# [Task]
Only lines containing the word "filter" belong in the answer; copy each one from the records.

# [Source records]
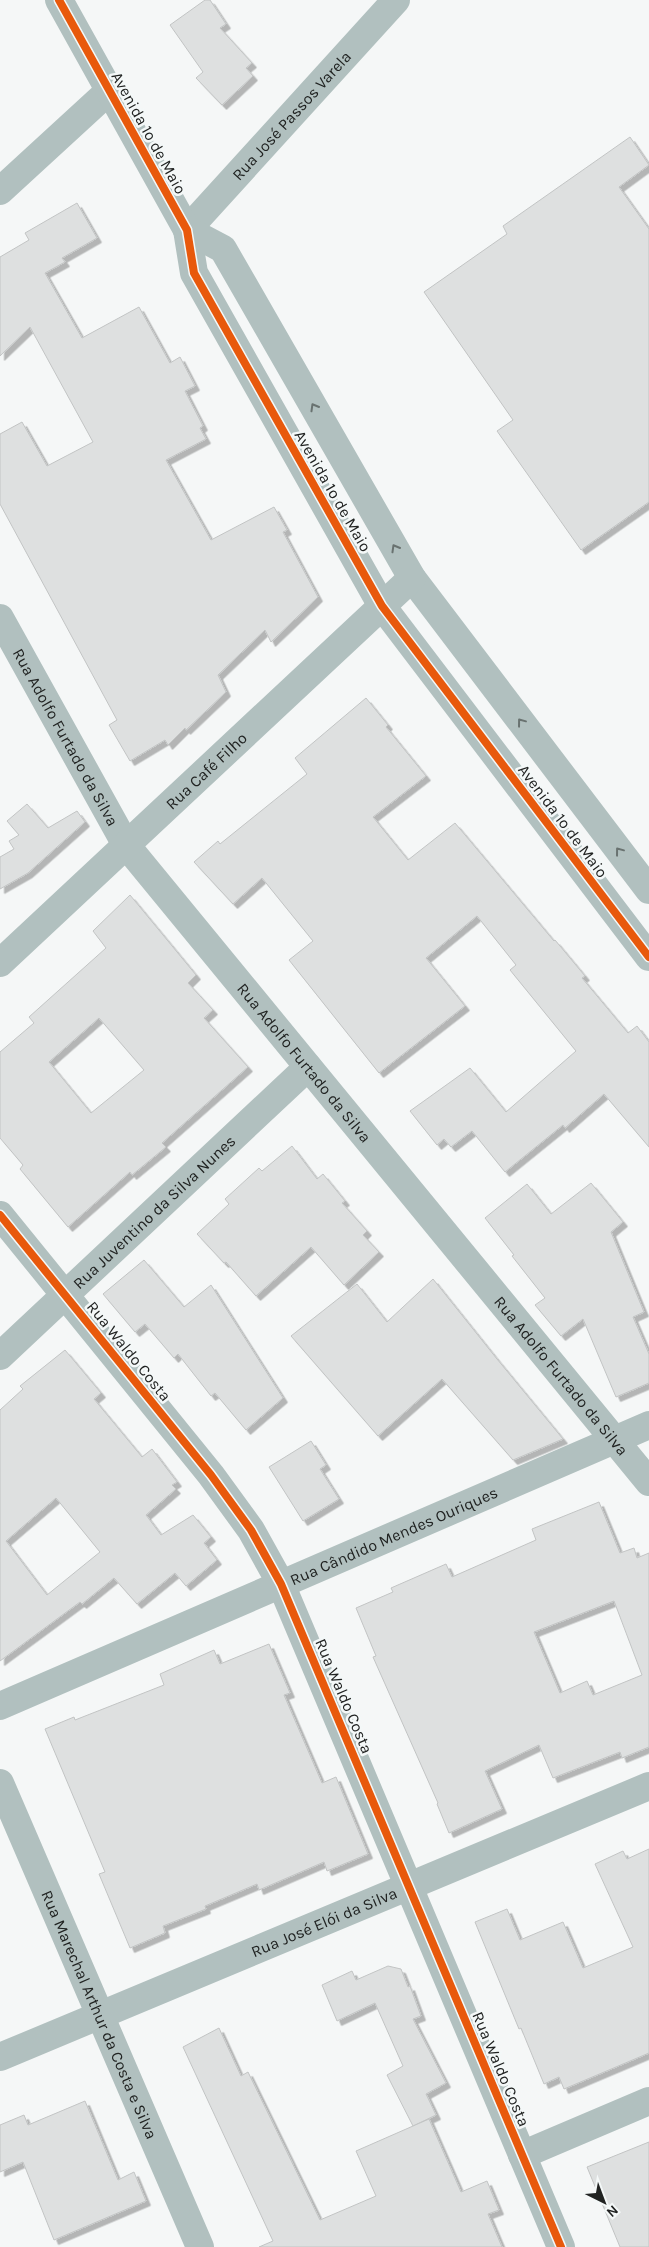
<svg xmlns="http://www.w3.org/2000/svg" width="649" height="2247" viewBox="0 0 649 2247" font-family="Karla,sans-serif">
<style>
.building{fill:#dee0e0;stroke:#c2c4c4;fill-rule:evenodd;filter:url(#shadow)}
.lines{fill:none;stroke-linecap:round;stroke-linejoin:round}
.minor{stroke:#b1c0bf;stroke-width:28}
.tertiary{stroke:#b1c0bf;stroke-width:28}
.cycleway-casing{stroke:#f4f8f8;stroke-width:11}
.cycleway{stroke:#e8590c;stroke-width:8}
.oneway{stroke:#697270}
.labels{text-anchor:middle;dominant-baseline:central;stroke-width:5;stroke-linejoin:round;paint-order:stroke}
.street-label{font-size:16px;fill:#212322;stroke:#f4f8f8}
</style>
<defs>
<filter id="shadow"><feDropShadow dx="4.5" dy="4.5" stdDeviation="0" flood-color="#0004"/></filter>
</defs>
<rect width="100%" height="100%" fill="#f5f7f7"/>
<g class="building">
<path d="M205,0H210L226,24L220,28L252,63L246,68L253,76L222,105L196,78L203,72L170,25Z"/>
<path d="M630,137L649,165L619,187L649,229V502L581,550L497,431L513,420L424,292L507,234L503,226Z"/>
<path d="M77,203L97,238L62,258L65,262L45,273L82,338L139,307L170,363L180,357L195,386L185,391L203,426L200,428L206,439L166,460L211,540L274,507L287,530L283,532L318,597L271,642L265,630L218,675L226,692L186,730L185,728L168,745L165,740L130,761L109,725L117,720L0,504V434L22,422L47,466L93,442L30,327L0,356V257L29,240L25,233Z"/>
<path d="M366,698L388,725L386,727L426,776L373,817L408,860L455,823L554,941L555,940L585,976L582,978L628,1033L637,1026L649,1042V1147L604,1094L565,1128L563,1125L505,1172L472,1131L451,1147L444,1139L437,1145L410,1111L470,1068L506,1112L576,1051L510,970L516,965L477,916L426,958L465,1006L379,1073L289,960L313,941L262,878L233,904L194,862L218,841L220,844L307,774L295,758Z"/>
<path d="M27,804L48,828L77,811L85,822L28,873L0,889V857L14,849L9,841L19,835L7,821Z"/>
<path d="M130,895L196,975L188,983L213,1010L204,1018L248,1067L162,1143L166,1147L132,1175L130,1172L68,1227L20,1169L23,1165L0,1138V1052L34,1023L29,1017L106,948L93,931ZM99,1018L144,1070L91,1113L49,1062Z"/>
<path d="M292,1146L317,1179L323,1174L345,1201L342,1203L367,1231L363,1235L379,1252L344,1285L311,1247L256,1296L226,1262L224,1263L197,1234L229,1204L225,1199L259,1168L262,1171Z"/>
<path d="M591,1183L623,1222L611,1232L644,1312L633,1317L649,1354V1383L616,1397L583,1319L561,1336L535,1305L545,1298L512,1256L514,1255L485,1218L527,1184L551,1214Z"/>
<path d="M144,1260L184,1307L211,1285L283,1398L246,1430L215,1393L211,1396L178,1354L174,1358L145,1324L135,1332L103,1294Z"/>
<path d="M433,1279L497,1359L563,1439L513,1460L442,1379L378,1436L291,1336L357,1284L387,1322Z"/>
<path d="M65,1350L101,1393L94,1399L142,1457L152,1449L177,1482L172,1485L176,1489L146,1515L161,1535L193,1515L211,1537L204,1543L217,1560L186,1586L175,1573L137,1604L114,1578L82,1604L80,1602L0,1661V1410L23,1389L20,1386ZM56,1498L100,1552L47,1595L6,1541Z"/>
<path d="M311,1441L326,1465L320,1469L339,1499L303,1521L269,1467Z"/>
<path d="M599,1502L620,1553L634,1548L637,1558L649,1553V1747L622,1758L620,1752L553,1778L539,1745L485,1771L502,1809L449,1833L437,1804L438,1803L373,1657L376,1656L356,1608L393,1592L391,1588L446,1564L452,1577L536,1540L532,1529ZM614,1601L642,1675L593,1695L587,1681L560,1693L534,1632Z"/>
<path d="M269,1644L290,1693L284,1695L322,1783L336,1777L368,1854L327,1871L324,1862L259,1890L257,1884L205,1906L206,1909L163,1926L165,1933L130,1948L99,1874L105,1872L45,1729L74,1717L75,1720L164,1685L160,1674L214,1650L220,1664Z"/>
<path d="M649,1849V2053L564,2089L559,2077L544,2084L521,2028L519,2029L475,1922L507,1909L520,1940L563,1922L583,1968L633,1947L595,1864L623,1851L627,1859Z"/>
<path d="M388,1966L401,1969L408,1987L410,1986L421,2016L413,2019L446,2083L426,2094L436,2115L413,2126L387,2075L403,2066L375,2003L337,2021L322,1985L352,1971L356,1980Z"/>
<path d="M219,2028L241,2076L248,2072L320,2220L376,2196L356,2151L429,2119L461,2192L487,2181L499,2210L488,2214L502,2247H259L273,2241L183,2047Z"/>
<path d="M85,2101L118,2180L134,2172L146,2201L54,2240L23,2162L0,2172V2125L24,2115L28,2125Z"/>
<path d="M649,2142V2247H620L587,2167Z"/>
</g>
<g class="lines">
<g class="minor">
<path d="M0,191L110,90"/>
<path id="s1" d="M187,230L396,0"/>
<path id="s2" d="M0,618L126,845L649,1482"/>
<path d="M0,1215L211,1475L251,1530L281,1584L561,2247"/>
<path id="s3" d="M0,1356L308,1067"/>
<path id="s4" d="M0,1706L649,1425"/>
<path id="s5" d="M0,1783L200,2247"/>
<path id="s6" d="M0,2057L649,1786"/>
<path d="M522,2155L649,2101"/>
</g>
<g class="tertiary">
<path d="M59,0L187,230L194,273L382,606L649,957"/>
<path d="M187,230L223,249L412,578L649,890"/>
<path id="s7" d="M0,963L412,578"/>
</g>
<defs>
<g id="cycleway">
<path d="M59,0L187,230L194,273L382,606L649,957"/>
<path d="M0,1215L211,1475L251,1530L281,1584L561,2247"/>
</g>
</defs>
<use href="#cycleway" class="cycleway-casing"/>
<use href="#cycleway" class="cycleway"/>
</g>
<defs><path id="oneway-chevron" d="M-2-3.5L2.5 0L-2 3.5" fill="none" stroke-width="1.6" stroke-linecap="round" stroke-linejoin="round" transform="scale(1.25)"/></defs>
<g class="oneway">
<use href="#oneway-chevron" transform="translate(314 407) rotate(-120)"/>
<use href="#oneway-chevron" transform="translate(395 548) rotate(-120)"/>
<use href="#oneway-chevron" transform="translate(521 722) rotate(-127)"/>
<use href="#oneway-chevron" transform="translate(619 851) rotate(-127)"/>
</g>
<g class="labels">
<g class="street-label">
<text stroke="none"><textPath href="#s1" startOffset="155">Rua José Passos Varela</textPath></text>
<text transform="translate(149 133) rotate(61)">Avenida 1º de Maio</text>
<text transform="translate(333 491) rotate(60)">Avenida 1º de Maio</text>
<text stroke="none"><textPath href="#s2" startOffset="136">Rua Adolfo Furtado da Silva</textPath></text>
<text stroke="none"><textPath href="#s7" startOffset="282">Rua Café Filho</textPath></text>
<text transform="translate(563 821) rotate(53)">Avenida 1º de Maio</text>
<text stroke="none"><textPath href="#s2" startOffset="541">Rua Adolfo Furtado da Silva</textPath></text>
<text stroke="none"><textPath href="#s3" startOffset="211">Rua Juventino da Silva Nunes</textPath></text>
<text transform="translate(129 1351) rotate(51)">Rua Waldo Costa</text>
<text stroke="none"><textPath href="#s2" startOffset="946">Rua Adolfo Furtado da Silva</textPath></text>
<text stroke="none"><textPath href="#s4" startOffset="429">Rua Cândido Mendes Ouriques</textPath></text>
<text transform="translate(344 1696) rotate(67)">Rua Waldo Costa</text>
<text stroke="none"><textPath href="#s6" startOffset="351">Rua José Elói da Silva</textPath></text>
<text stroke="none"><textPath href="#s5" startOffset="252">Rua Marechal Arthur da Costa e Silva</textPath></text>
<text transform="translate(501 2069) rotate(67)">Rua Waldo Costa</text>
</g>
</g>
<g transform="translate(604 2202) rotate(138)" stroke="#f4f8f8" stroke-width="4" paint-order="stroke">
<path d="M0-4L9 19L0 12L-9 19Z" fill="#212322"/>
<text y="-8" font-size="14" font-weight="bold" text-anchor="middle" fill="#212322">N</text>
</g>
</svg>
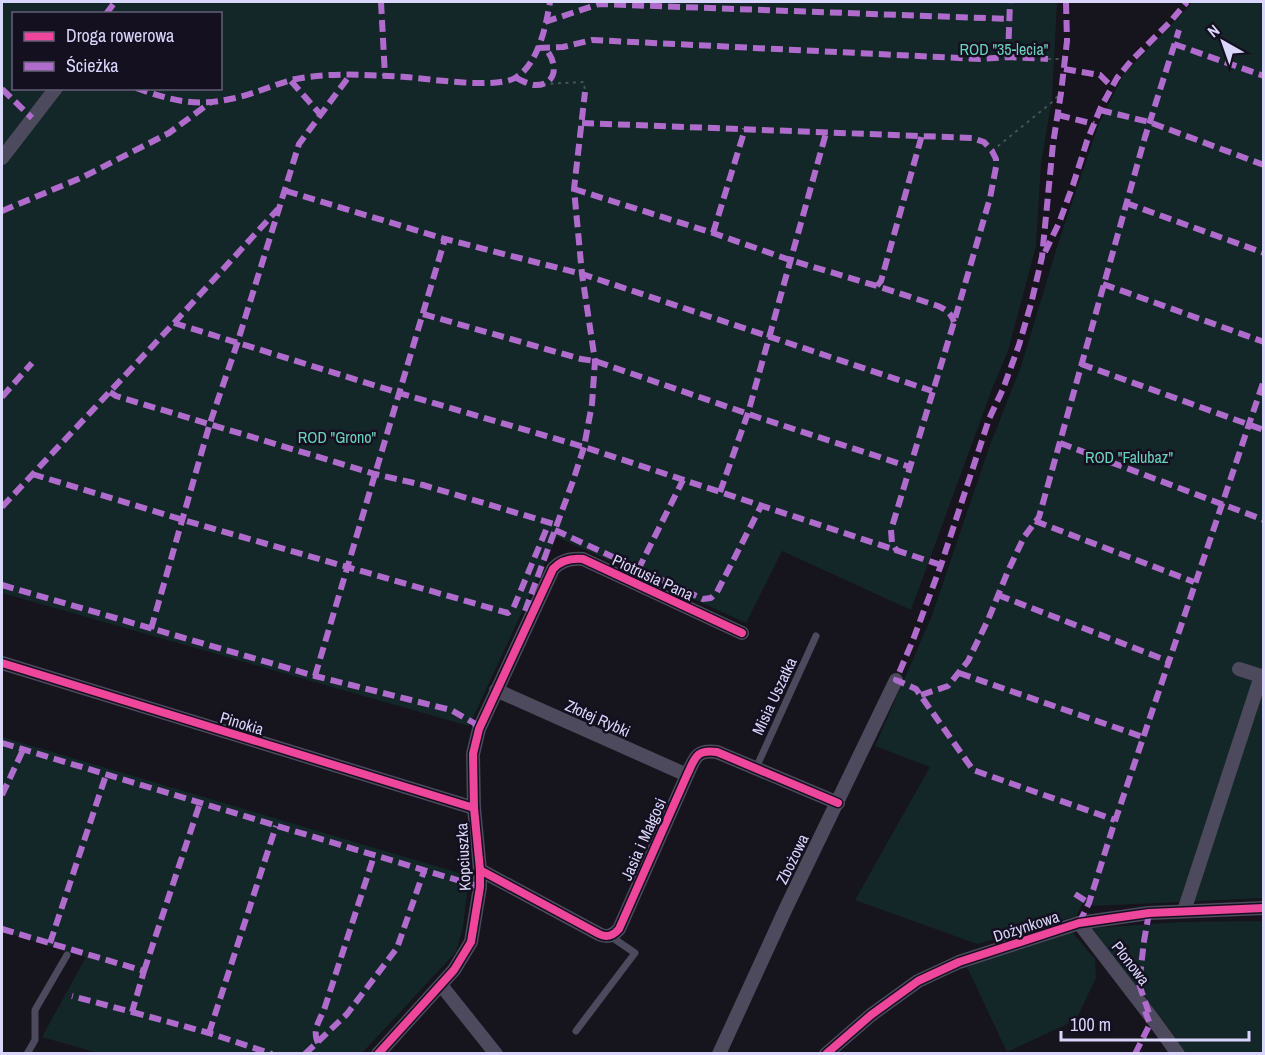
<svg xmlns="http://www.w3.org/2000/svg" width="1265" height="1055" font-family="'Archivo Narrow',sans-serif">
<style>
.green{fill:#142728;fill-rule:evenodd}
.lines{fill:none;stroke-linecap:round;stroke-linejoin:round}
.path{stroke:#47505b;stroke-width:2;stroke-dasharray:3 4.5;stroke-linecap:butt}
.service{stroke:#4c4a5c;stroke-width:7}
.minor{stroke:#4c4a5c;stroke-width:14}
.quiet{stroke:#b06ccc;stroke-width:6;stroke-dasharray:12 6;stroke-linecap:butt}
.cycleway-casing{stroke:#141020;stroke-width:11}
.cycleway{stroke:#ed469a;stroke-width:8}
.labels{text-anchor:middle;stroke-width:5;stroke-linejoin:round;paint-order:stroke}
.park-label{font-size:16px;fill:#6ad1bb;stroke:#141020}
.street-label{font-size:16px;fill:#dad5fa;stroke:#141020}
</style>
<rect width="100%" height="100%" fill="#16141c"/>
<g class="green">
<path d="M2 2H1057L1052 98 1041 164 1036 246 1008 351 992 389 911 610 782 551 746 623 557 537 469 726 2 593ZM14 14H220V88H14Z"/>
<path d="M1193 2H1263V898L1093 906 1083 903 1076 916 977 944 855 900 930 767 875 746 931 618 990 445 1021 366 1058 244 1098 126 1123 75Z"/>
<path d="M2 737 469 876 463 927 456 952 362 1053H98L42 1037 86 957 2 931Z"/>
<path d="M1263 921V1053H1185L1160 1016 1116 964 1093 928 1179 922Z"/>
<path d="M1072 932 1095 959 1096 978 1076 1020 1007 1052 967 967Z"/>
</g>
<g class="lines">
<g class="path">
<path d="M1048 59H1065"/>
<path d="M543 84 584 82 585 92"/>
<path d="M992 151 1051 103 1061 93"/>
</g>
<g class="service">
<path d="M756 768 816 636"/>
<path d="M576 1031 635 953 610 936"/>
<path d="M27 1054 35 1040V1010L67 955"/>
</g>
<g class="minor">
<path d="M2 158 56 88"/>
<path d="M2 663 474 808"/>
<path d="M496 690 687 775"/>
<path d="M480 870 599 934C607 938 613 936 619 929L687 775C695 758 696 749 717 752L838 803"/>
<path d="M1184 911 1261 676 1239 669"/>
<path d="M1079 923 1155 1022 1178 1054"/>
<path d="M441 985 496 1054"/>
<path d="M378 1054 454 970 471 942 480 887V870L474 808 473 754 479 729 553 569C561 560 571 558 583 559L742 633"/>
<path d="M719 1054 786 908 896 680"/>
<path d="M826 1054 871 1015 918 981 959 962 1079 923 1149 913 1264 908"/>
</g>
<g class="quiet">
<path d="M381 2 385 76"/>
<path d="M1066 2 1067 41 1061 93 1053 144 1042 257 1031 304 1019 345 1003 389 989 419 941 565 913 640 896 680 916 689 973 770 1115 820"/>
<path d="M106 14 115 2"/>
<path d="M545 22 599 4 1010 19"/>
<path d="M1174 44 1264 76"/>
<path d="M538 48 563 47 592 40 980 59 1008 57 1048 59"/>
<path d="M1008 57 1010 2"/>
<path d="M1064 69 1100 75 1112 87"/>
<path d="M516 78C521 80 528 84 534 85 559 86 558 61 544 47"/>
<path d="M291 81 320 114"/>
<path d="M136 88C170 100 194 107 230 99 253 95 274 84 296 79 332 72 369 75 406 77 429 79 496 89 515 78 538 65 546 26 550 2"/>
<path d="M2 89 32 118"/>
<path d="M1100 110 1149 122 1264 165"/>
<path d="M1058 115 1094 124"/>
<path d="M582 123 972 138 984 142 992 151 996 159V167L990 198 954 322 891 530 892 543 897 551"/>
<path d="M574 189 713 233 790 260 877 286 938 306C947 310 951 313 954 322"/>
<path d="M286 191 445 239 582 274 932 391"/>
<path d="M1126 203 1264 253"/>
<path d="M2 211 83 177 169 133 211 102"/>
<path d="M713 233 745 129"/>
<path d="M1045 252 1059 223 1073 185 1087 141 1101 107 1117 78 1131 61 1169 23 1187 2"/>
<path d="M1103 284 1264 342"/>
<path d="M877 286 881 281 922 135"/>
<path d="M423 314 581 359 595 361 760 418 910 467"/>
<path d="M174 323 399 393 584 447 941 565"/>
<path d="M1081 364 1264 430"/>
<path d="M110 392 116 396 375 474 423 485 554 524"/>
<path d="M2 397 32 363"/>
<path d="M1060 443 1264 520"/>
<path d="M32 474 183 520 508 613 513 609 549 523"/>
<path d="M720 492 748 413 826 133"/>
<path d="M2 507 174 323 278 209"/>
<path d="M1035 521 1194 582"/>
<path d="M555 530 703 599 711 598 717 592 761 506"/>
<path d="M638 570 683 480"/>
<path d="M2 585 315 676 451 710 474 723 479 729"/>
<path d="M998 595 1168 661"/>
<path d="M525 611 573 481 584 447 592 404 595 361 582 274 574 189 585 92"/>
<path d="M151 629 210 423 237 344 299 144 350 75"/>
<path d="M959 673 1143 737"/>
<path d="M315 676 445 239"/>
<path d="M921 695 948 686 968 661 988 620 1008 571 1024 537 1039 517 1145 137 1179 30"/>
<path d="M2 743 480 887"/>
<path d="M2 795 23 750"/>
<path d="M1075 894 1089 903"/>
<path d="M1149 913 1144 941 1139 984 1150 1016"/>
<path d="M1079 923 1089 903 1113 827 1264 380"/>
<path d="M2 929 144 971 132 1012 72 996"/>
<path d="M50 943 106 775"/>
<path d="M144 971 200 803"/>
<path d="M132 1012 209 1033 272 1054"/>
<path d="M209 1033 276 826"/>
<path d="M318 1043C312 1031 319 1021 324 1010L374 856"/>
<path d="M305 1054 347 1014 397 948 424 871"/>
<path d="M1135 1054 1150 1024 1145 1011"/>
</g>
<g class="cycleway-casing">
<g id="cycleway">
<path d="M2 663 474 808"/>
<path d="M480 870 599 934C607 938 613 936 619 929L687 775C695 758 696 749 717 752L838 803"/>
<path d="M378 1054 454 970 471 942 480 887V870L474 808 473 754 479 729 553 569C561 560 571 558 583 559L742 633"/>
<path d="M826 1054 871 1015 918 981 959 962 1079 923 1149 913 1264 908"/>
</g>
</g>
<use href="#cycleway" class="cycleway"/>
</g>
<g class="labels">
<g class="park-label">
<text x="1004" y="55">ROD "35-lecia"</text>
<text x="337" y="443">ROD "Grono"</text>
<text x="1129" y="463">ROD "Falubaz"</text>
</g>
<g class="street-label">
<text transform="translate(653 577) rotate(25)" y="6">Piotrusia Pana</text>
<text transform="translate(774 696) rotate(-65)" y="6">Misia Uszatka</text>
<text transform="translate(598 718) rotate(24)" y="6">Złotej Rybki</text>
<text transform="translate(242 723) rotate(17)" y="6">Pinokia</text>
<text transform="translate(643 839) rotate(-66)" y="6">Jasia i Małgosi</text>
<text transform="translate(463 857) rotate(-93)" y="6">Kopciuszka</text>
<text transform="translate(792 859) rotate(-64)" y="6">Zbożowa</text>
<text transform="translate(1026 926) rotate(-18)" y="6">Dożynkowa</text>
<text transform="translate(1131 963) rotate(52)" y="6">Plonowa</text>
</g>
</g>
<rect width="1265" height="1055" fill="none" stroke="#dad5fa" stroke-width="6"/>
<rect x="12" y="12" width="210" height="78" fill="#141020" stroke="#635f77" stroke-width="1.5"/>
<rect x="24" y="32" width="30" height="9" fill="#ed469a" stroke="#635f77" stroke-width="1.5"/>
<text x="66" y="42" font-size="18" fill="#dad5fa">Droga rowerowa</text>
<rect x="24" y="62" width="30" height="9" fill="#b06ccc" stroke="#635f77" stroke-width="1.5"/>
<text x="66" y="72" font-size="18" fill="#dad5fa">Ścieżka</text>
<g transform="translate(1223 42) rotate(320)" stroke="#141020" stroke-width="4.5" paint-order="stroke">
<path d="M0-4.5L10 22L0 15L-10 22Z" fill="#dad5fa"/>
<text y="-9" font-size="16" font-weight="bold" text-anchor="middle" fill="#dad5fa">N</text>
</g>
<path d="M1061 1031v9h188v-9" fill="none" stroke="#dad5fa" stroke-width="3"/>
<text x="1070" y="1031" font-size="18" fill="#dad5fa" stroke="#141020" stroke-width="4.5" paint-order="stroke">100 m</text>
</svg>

# [Solution]
.building{fill:#dee0e0;stroke:#c2c4c4;fill-rule:evenodd;filter:url(#shadow)}
<filter id="shadow"><feDropShadow dx="4.5" dy="4.5" stdDeviation="0" flood-color="#0004"/></filter>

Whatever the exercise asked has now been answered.